**Work required:** Rewrite the entries from the beginning through the line containing "Diverse Mitglieder des", changing "Moderator" to "Chair" and leaving everything else as it is.

[Items from a dataset]
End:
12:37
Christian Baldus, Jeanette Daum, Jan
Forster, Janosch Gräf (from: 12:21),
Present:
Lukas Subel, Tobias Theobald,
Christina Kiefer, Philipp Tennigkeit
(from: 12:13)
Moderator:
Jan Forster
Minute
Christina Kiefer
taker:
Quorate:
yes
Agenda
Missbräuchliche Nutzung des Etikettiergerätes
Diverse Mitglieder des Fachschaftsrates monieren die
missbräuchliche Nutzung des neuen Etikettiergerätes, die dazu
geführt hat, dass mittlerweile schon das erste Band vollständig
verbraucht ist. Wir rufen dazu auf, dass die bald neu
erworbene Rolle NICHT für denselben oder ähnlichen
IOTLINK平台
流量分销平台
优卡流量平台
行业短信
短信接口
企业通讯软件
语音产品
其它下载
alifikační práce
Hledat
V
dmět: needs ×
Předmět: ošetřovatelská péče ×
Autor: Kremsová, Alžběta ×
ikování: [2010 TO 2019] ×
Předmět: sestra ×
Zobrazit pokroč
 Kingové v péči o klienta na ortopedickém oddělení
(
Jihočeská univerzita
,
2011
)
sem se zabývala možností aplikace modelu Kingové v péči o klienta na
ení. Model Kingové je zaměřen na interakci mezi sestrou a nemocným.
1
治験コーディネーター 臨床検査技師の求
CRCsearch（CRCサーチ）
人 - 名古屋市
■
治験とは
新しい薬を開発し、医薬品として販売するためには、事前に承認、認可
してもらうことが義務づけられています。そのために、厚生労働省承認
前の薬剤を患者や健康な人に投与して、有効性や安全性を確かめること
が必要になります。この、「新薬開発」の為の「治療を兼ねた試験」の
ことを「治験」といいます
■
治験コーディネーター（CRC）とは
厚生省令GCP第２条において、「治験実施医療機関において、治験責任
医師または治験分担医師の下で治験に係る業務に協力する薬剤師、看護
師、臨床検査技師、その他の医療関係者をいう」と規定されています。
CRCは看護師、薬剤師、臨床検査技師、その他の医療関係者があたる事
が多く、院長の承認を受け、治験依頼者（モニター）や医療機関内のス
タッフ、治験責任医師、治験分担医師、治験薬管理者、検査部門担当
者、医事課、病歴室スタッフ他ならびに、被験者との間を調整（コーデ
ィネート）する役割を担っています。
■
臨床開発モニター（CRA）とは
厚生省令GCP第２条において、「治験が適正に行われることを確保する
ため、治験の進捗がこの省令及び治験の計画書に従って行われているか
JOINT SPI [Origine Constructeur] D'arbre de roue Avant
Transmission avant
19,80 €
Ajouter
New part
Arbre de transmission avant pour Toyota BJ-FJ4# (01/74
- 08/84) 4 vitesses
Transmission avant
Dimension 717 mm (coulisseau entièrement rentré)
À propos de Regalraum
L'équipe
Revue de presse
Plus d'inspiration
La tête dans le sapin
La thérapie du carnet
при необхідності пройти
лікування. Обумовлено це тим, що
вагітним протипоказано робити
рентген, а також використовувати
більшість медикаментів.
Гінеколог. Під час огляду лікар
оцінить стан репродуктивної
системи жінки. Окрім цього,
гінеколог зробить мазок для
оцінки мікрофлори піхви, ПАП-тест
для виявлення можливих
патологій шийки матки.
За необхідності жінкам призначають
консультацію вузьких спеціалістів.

**Reply to the exercise:**
End:
12:37
Christian Baldus, Jeanette Daum, Jan
Forster, Janosch Gräf (from: 12:21),
Present:
Lukas Subel, Tobias Theobald,
Christina Kiefer, Philipp Tennigkeit
(from: 12:13)
Chair:
Jan Forster
Minute
Christina Kiefer
taker:
Quorate:
yes
Agenda
Missbräuchliche Nutzung des Etikettiergerätes
Diverse Mitglieder des Fachschaftsrates monieren die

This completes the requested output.